Tears Won't Leave a Trace

My life lately has been disastrous.  Money, employment, relationship, health...you name it, everything is off track.  I spoke to my good friend Rob, and he put a lot of stuff into perspective (I love you Rob, I really do.  I cannot stress how important you are to my sanity).

Sometimes its no longer about what is right or wrong anymore, but rather if it even works.  Does the piece of the puzzle fit?  Something that seems so heinous to me, may seem very trivial to you.  Do I try to make you see things my way?  Or do I just accept you for who you are and just go on about my business?  Not every situation merits the same thought, but sometimes you really have to put your beliefs out there and let 'em know when something is wrong.  However, the older I get, the more I am letting people just be who they are and just accepting them.  Unfortunately, apart of letting people "be who they are", means that some have no room in my life.

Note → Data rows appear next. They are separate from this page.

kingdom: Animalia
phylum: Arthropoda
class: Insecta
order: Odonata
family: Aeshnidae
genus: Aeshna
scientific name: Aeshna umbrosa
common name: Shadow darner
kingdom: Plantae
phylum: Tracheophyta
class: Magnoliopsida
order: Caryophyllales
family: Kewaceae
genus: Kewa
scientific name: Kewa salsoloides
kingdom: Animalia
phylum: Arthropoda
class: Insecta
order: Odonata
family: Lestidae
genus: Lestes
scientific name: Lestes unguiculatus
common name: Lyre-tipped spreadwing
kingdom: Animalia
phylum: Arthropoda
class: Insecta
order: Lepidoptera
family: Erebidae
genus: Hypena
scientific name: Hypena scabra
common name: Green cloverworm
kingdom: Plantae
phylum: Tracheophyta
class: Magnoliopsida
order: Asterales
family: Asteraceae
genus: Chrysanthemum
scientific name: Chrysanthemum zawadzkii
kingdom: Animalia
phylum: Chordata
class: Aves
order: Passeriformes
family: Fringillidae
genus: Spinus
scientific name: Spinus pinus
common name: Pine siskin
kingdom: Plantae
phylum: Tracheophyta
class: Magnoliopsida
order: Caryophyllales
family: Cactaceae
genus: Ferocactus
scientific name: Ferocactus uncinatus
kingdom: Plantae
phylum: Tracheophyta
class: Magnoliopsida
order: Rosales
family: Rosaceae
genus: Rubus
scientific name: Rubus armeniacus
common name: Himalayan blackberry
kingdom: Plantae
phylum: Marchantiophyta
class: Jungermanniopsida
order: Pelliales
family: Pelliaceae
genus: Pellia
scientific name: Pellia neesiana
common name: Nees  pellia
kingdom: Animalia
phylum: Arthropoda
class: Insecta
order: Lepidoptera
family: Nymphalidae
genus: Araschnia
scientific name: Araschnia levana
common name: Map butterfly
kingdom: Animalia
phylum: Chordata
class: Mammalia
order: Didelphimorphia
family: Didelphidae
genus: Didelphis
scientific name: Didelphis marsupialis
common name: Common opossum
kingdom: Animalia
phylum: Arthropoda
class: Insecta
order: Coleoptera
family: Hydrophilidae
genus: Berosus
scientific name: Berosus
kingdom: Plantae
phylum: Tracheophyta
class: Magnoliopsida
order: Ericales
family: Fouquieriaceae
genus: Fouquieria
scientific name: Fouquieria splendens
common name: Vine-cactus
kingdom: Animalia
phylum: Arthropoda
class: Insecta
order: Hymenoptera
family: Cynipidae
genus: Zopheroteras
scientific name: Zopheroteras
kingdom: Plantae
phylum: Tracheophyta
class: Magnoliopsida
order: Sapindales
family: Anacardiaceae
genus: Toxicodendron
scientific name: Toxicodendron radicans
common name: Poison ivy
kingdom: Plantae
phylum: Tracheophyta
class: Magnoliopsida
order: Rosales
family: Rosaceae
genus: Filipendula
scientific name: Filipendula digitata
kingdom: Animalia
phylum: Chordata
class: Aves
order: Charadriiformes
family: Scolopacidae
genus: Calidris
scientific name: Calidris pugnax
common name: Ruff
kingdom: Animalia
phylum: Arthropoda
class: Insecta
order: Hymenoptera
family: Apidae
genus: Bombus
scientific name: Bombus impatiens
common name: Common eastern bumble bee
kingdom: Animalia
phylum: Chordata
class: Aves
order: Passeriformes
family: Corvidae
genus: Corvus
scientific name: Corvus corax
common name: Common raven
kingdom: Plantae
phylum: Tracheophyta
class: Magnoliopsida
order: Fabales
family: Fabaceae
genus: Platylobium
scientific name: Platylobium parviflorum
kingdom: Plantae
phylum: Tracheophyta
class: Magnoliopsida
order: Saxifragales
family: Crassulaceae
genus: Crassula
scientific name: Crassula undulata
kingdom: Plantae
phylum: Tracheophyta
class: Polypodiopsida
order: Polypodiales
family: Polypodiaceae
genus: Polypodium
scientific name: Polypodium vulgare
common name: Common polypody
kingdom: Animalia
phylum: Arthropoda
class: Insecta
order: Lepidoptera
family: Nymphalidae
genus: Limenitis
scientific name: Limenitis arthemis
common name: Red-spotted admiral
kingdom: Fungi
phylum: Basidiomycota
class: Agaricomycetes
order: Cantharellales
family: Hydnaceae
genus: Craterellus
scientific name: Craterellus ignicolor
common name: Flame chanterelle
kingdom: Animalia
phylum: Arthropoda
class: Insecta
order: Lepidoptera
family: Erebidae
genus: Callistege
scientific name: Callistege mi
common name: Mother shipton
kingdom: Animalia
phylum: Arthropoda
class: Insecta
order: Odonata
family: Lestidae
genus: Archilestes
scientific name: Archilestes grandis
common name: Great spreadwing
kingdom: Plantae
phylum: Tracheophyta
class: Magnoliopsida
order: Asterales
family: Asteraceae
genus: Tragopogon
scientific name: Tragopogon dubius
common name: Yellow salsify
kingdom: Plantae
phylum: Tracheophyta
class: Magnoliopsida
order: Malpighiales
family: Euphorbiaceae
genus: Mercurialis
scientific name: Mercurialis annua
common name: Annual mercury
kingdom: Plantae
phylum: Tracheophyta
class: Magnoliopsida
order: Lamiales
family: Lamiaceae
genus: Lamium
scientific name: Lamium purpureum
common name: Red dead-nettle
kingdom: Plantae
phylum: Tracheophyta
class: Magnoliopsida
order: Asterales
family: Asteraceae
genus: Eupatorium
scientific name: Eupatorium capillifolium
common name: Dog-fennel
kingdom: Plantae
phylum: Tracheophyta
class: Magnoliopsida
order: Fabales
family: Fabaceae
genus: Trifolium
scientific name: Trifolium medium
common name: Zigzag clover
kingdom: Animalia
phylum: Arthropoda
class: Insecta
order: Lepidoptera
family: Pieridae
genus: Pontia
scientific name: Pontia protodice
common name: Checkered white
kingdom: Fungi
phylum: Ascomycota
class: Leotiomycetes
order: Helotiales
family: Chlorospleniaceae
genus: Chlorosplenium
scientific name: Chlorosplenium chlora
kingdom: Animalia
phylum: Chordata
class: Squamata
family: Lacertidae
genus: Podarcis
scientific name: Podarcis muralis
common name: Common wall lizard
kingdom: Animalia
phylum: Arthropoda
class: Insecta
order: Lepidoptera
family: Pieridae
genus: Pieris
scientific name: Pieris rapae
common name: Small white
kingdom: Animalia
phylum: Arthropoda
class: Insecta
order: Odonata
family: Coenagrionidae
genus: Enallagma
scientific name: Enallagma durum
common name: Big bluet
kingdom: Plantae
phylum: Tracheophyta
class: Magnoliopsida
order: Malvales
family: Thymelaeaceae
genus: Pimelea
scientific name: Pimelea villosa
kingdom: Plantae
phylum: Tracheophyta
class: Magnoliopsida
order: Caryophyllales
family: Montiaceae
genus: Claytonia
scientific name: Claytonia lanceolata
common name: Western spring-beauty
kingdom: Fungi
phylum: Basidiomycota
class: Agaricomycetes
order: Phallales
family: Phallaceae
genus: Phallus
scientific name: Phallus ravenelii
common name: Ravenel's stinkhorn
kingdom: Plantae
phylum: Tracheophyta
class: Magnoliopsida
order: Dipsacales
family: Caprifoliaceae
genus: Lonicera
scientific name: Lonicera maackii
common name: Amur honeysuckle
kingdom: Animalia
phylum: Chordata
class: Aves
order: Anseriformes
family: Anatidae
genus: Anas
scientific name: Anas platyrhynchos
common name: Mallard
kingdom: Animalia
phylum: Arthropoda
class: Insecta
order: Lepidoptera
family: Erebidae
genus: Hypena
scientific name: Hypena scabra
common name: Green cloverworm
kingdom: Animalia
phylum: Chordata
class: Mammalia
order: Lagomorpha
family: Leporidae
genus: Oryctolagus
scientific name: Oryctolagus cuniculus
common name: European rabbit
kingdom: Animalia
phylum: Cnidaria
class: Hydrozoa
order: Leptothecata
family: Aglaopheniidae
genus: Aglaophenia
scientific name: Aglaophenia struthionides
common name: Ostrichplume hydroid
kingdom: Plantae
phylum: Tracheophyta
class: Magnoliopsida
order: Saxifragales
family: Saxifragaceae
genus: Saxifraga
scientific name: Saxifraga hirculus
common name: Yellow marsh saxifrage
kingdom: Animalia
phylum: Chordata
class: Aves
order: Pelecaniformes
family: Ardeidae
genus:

Thats the part that hurts.  One day you may find yourself like me, and realize that somebody that you love so much, doesn't love you the way you need and deserve to be loved, and that its not your fault or theirs, but rather you are too different to work anymore.  I am in a very strange place right now...this may be the first time in years that I have actually felt lonely and completely misunderstood.  There are times where I honestly feel like I make so much sense, that I think I'm crazy.  Does that make sense?

Anyhoo, as usual, I will make it through.  Don't I always?